What was the main genre of every decade?

I don’t mean what you like the most or what sold the most, I mean what was the main genre.

60s

  • rock n’ roll
  • folk
  • motown
0 voters

70s

  • prog
  • punk
  • disco
0 voters

80s

  • metal
  • pop with a synthesizer
  • sad music from England
0 voters

90s

  • rap
  • brit pop
  • grunge
  • dance
0 voters

00s

  • indie
  • rap
  • dubstep
0 voters

10s

  • pop
  • rap again
0 voters

60s: avant-garde electronica
70s: glam pop made for enticing minors
80s: anti-luddite pop symphonies
90s: quiet storm
00s: British rap about how you’re going to make it
10s: Oxbridge festival indie
20s: confused class war country

2 Likes

60s: pop
70s: pop
80s: pop
90s: pop
00s: pop
10s: pop
20s: pop

image

6 Likes

60s: Neil Young
70s: Neil Young
80s: Neil Young
90s: Neil Young
00s: Neil Young
10s: Neil Young
20s: Neil Young

(Admittedly 80s and 00s to 20s NY is pretty ropey)

2 Likes

Mine:

50s Frank Sinatra
60s Rock and Roll
70s Rock
80s Sad British stuff in a van or a taxi
90s Britpop and Triphop
00s Indie
10s Pop
20s Magdalena Bay

6 Likes

00s Nu-Metal
10s Nu-Nu-Metal
20s Nu-Metal

3 Likes

I changed my vote a few times for the 90s, because I think it depends a little on UK vs US and elsewhere. But overall I reckon that grunge and the alt rock movement that followed, with major labels taking chances on previously unmarketable bands, probably take it. While if you look at the UK exclusively, dance was the main cultural force. (And obviously the peak of rap music can feel a bit hard done by missing out.)

1 Like

I reckon that globally dance smashes it in the 90s - maybe the first truly global music?

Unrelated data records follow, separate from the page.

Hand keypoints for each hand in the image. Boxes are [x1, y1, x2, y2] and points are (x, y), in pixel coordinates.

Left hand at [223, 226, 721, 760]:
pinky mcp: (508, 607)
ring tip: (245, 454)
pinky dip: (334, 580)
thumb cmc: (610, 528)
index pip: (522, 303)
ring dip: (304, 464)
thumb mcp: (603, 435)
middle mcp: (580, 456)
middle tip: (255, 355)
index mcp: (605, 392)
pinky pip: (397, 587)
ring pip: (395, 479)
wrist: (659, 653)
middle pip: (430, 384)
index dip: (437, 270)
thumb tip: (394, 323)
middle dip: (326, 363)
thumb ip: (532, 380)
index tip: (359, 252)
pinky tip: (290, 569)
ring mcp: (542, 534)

You forgot about Graceland :smile:

1 Like

00s: Crabcore

4 Likes

In what sense? What type of dance music? The US was pretty allergic to dance music in the 90s, outside of creative hubs in Detroit, Chicago, NY and Miami. Neither Latin America nor the Caribbean had taken to electronic forms of dance music, beyond a few rare examples. House started to really take off in South Africa and spread to some other parts. Was Asia big on dance music in the 90s outside Japan and like white European kids in Goa?

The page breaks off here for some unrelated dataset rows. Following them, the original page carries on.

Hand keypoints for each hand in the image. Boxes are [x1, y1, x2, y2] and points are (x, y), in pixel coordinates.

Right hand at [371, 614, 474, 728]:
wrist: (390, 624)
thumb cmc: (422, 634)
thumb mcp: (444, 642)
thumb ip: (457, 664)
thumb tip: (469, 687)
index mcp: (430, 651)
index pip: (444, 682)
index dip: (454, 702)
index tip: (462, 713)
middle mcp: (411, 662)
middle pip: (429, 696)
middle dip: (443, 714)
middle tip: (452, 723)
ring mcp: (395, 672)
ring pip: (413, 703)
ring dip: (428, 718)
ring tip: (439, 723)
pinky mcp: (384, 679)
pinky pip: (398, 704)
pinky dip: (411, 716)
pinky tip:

Feels like a mostly European phenomenon to me, whereas nowadays you really have a truly global electronic dance scene.

1 Like

80s: The Cure

1 Like

Is it harder to answer these once you get to the 90s because i lived through them or because everything got more diffuse at that point?

The irony of it all is that the legacy of the 80s was considered rubbish in the early 90s, all in the name of “good taste.” But the synthpop sound has come back with a vengeance, and this revival has been going on for twenty-five years, which is unprecedented. And it’s not stopping anytime soon. It’s everywhere, so much so that no one is paying attention.

One might wonder who was right and who was wrong about the legacy of the 80s all this time.